Omega History

Omega Psi Phi Fraternity, Inc. is the first international fraternal organization to be founded on the campus of a historically black college. Omega Psi Phi was founded on November 17, 1911, at Howard University in Washington, D.C. The founders were three Howard University undergraduates, — Edgar Amos Love, Oscar James Cooper and Frank Coleman. Joining them was their faculty adviser, Dr. Ernest Everett Just. From the initials of the Greek phrase meaning, “friendship is essential to the soul,” the name Omega Psi Phi was derived. That phrase was selected as the motto. Manhood, Scholarship, Perseverance, and Uplift were adopted as Cardinal Principles.

Today, Omega Psi Phi now has over 700 chapters throughout the United States, Bermuda, Bahamas, Virgin Islands, Korea, Japan, Liberia, Germany, and Kuwait. There are many notable Omega Men recognized as leaders in the arts, the sciences, academics, athletics, business, civil rights, education, government, and science sectors at the local, national and international level.
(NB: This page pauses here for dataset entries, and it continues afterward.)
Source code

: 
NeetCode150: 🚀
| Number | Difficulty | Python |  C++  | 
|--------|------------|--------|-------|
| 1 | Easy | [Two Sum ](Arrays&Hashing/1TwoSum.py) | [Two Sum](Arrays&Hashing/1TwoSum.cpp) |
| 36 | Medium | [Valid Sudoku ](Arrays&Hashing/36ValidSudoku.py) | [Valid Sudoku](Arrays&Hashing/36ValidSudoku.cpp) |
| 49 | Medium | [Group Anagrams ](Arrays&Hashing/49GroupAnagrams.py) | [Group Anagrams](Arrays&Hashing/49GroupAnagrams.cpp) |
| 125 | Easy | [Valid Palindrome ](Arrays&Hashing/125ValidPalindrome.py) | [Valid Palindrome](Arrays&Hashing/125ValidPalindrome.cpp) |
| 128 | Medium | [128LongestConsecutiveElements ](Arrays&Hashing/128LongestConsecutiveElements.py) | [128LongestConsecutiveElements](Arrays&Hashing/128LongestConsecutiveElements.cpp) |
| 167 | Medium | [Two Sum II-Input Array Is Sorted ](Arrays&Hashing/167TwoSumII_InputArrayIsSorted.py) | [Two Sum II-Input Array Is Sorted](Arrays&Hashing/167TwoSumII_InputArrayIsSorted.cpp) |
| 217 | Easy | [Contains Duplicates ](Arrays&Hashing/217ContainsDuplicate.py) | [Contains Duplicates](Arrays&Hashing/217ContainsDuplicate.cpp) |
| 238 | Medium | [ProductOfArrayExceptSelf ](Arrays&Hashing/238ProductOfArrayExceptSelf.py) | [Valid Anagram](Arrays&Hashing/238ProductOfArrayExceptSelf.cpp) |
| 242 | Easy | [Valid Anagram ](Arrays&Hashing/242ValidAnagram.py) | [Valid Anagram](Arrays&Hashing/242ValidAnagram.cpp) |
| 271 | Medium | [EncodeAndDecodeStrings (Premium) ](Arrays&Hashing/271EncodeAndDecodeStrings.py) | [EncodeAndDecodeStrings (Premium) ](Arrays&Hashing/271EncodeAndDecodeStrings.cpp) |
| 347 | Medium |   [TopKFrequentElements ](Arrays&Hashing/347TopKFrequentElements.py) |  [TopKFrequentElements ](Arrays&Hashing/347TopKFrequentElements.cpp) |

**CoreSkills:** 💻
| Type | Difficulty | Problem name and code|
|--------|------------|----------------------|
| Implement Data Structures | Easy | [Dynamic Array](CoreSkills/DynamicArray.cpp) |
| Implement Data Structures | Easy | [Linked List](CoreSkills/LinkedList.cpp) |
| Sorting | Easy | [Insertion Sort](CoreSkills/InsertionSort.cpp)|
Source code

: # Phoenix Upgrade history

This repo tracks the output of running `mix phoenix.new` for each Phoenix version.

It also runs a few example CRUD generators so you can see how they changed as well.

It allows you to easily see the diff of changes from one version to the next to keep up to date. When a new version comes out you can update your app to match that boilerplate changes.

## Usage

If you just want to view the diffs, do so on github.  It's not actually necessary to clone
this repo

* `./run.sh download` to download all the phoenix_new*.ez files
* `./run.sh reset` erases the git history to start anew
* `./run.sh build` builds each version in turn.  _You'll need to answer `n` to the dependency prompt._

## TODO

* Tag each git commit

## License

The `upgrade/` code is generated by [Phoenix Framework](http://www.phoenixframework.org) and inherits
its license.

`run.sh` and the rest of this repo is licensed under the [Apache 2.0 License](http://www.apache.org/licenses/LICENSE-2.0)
Omega continues to flourish, largely because founders — Love, Cooper, Coleman, and Just — were men of the very highest ideals and intellect. The Founders selected and attracted men of similar ideals and characteristics. It is not by accident that many of America’s great black men are or were Omega Men. There are very few Americans whose lives have not been touched by a member of the Omega Psi.